Overview#

Quantization refers to the process of reducing the number of bits that represent a number. This process casts values from `float` type to an `integer` type that uses fewer bits.

How Quantization Works#

Linear quantization, also known as affine quantization, achieves this process by mapping the range of float values to a quantized range, such as the range for 8-bit integers [-127, 128], and interpolating linearly.

This mapping is expressed by the following mathematical equations:

```# process of dequantizing weights:
w_unquantized = scale * (w_quantized - zero_point)

# process of quantizing weights:
w_quantized = clip(round(w_unquantized/scale) + zero_point)
```

In the above equations, `w_unquantized` and `scale` are of type float, and `w_quantized` and `zero_point` (also called quantization bias, or offset) are of the quantized data type.

Quantization precision#

For quantizating weights, 8-bit as well as 4-bit precision is supported. For activation quantizations, 8-bit is supported.

Symmetric Quantization#

When quantization is performed, constraining the `zero_point` to be zero is referred to as symmetric quantization. In this case, the quantization and dequantization operations are further simplified. This is the default mode used by Core ML Tools.

Quantization Granularity#

There are three modes supported for `QuantizationGranularity`: `per_tensor`, `per_channel`, `per_block`. `per_tensor` granularity computes a single float scale value (and zero point, in the case of symmetric quantization) for the whole tensor. `per_channel` granularity uses a scale factor for each outer dimension (also referred to as the `output channel`) of the weight tensor. The `per_block` granularity shares scale factors across blocks of values in the weight tensor which helps provide more fine-grained control of quantizing the weight values which contributes to improving the accuracy of the model.

Activation Quantization#

Unlike the Pruning or Palettization compression schemes that compress only weights, for 8-bit quantization, activations of the network can also be quantized with their own scale factors.

Activations are quantized using `per-tensor` mode.

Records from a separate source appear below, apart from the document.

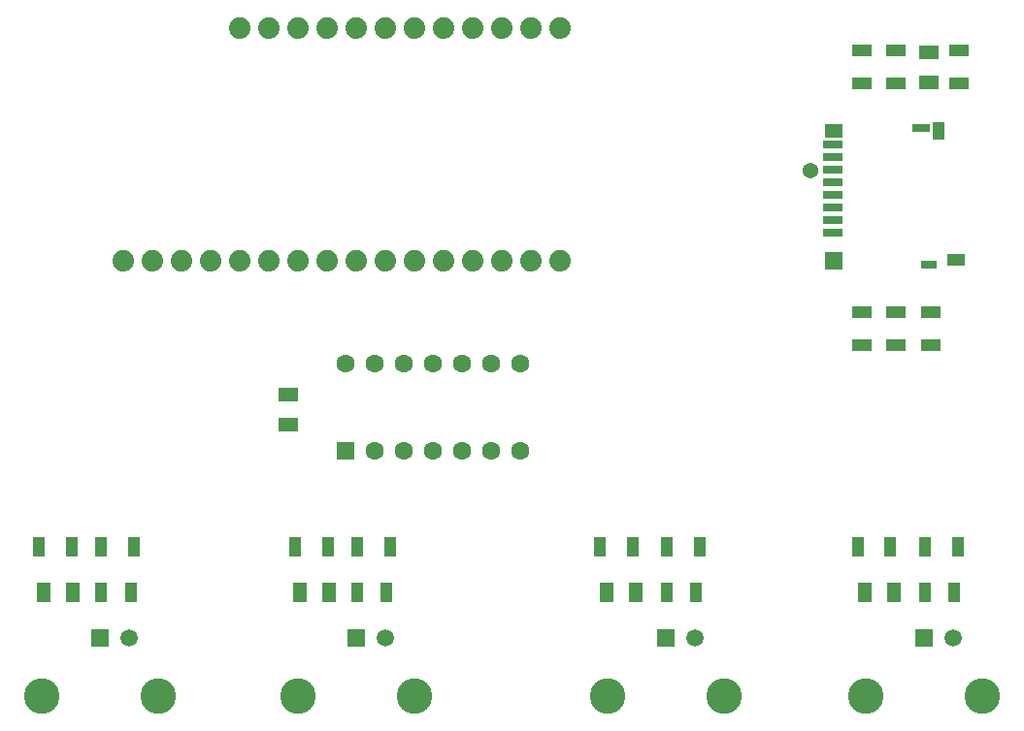
<source format=gts>
G04*
G04 #@! TF.GenerationSoftware,Altium Limited,Altium Designer,25.1.2 (22)*
G04*
G04 Layer_Color=8388736*
%FSLAX25Y25*%
%MOIN*%
G70*
G04*
G04 #@! TF.SameCoordinates,8C14AA3A-0FC9-406D-BE4B-2EB75CFADBCC*
G04*
G04*
G04 #@! TF.FilePolarity,Negative*
G04*
G01*
G75*
%ADD15R,0.04134X0.07087*%
%ADD16R,0.04166X0.06544*%
%ADD17R,0.04935X0.07103*%
%ADD19R,0.03937X0.06102*%
%ADD20R,0.06102X0.03937*%
%ADD21R,0.05512X0.03150*%
%ADD22R,0.05906X0.03150*%
%ADD23R,0.05906X0.05118*%
%ADD24R,0.05906X0.05906*%
%ADD25R,0.06890X0.02756*%
%ADD26R,0.06544X0.04166*%
%ADD27R,0.07093X0.04731*%
%ADD28C,0.07400*%
%ADD29R,0.05904X0.05904*%
%ADD30C,0.05904*%
%ADD31C,0.12211*%
%ADD32C,0.06306*%
%ADD33R,0.06306X0.06306*%
%ADD34C,0.05400*%
D15*
X466535Y173228D02*
D03*
X476575D02*
D03*
X377953D02*
D03*
X387992D02*
D03*
X271654D02*
D03*
X281693D02*
D03*
X183701D02*
D03*
X193740D02*
D03*
D16*
X466535Y188976D02*
D03*
X477772D02*
D03*
X443488D02*
D03*
X454724D02*
D03*
X377953D02*
D03*
X389189D02*
D03*
X354906D02*
D03*
X366142D02*
D03*
X271654D02*
D03*
X282890D02*
D03*
X250287D02*
D03*
X261524D02*
D03*
X183701D02*
D03*
X194937D02*
D03*
X162335D02*
D03*
X173571D02*
D03*
D17*
X455808Y173228D02*
D03*
X445766D02*
D03*
X367226D02*
D03*
X357184D02*
D03*
X262011D02*
D03*
X251969D02*
D03*
X174058D02*
D03*
X164016D02*
D03*
D19*
X471161Y331988D02*
D03*
D20*
X477362Y287697D02*
D03*
D21*
X467815Y286122D02*
D03*
D22*
X465256Y333169D02*
D03*
D23*
X435335Y332087D02*
D03*
D24*
Y287402D02*
D03*
D25*
X434842Y327362D02*
D03*
Y323031D02*
D03*
Y318701D02*
D03*
Y314370D02*
D03*
Y310039D02*
D03*
Y305709D02*
D03*
Y301378D02*
D03*
Y297047D02*
D03*
D26*
X444882Y258449D02*
D03*
Y269685D02*
D03*
X456693Y258449D02*
D03*
Y269685D02*
D03*
X468504Y258449D02*
D03*
Y269685D02*
D03*
X478346Y359661D02*
D03*
Y348425D02*
D03*
X444882Y359661D02*
D03*
Y348425D02*
D03*
X456693Y359661D02*
D03*
Y348425D02*
D03*
D27*
X248031Y231102D02*
D03*
Y241339D02*
D03*
X467815Y359055D02*
D03*
Y348819D02*
D03*
D28*
X191339Y287402D02*
D03*
X201339D02*
D03*
X211339D02*
D03*
X221339D02*
D03*
X341339D02*
D03*
X331339D02*
D03*
X321339D02*
D03*
X311339D02*
D03*
X301339D02*
D03*
X291339D02*
D03*
X281339D02*
D03*
X271339D02*
D03*
X261339D02*
D03*
X251339D02*
D03*
X241339D02*
D03*
X231339D02*
D03*
X341339Y367402D02*
D03*
X331339D02*
D03*
X321339D02*
D03*
X311339D02*
D03*
X301339D02*
D03*
X291339D02*
D03*
X281339D02*
D03*
X271339D02*
D03*
X261339D02*
D03*
X251339D02*
D03*
X241339D02*
D03*
X231339D02*
D03*
D29*
X466221Y157795D02*
D03*
X377638D02*
D03*
X271339D02*
D03*
X183386D02*
D03*
D30*
X476221D02*
D03*
X387638D02*
D03*
X281339D02*
D03*
X193386D02*
D03*
D31*
X446220Y137795D02*
D03*
X486221D02*
D03*
X357638D02*
D03*
X397638D02*
D03*
X251339D02*
D03*
X291339D02*
D03*
X163386D02*
D03*
X203386D02*
D03*
D32*
X327716Y251969D02*
D03*
X317717D02*
D03*
X307716D02*
D03*
X297716D02*
D03*
X287717D02*
D03*
X277716D02*
D03*
X267717D02*
D03*
X327716Y221969D02*
D03*
X317717D02*
D03*
X307716D02*
D03*
X297716D02*
D03*
X287717D02*
D03*
X277716D02*
D03*
D33*
X267717D02*
D03*
D34*
X427264Y318406D02*
D03*
M02*

</source>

During the process of training or passing calibration data through the model, the values of intermediate activations are observed and their max and min values are used to compute the quantization scales, which are stored during inference. Quantizing the intermediate tensors may help in inference of networks that are bottlenecked by memory bandwidth due to large activations.

On newer hardware, e.g. iPhone 15 pro (A17 pro), quantizing both activations and weight to `int8` can leverage optimized compute on the Neural Engine. This can help improve runtime latency in compute-bound models.